What we see here is the information on the concepts present in the thesaurus found in the annotated text.

In our call using the sample projects the detected concepts are 'Spritz Veneziano','Apéritif and digestif','Drink','White wine', and 'Soda water'.

The following details are shown for each concept:

  • the PoolParty project it originates from (relevant when more than one project is used for annotation at the same time),

  • the score for the annotation of that concept in a document or text fragments,

  • its URI,

  • the language used for the detection (since a concept can have labels in multiple languages),

  • all SKOS labels of the concept (preferred, alternative and hidden) in the detected language,

  • the concept schemes the concept belongs to,

  • the frequency of its occurrence in the annotated text.
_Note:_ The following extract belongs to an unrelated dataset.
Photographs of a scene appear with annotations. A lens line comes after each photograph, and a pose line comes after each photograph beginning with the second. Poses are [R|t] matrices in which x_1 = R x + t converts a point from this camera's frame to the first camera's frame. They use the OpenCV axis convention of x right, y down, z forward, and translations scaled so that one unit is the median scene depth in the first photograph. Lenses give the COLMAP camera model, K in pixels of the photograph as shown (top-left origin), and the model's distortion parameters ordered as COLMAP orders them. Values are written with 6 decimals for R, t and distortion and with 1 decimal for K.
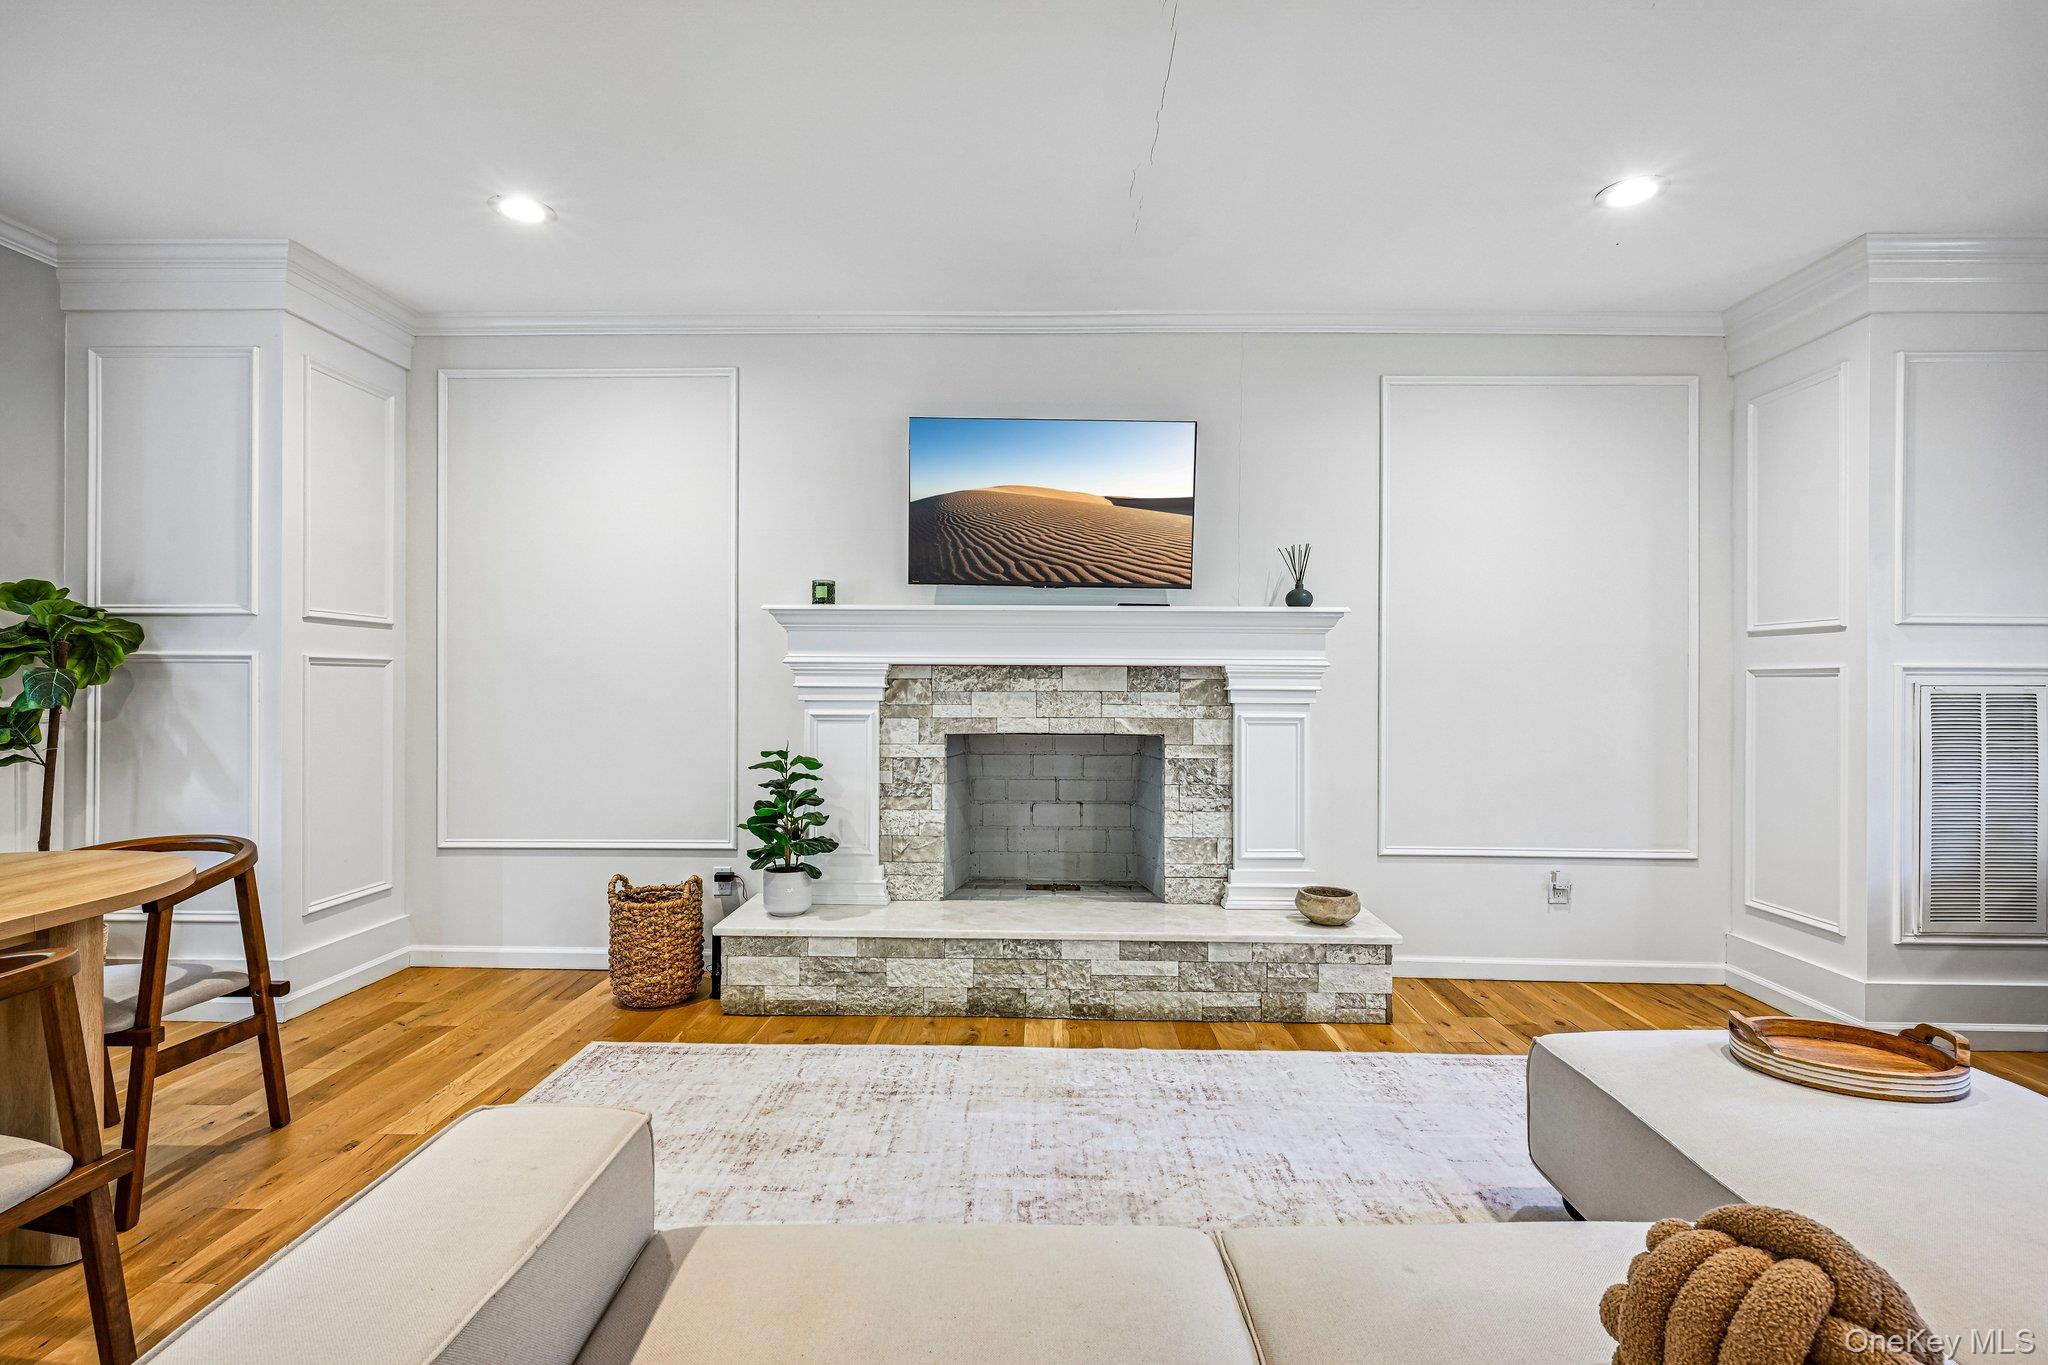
lens RADIAL K [[1003.3, 0, 1024.8], [0, 1003.3, 678.5], [0, 0, 1]] dist [0.002379, 0.003216]
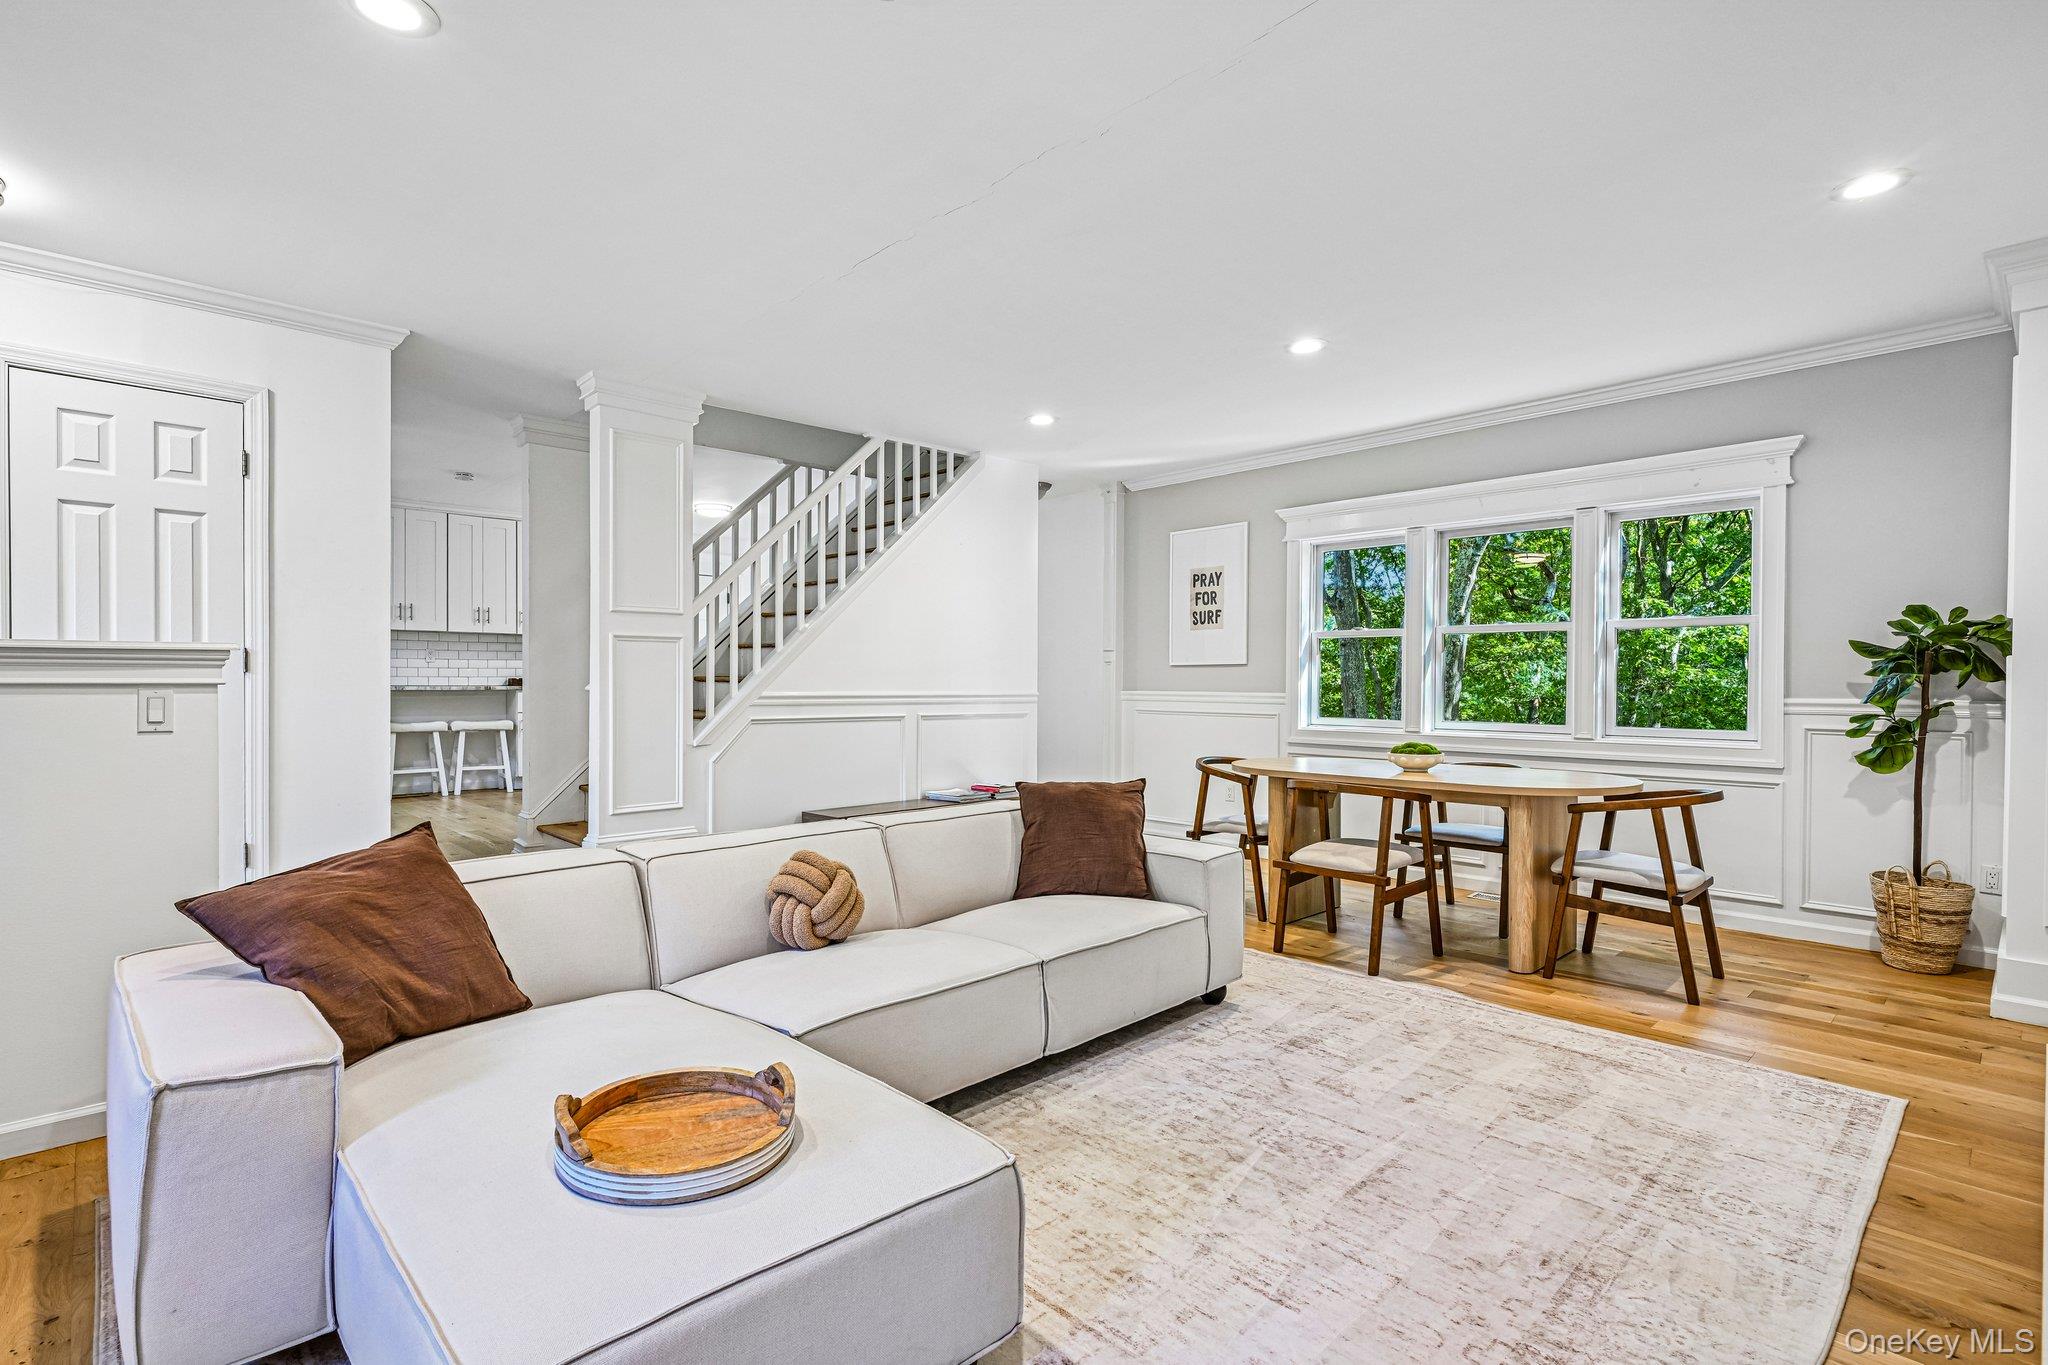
lens RADIAL K [[1003.3, 0, 1037.5], [0, 1003.3, 686.9], [0, 0, 1]] dist [0.002379, 0.003216]
pose [[-0.707867, -0.002070, -0.706343, 0.913773], [-0.005862, 0.999978, 0.002944, 0.007947], [0.706322, 0.006225, -0.707864, 1.379550]]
The score ranges from 1 to 100 where a higher score means that the concept is more relevant for the processed text. The score is influenced by two factors, the frequency where a higher number of occurrences leads to a higher score, and by the position in the text where occurrences produce a higher score the closer they are located to the beginning of the text. This means that concepts appearing more often and positioned closer to the beginning of the annotated text receive higher scores.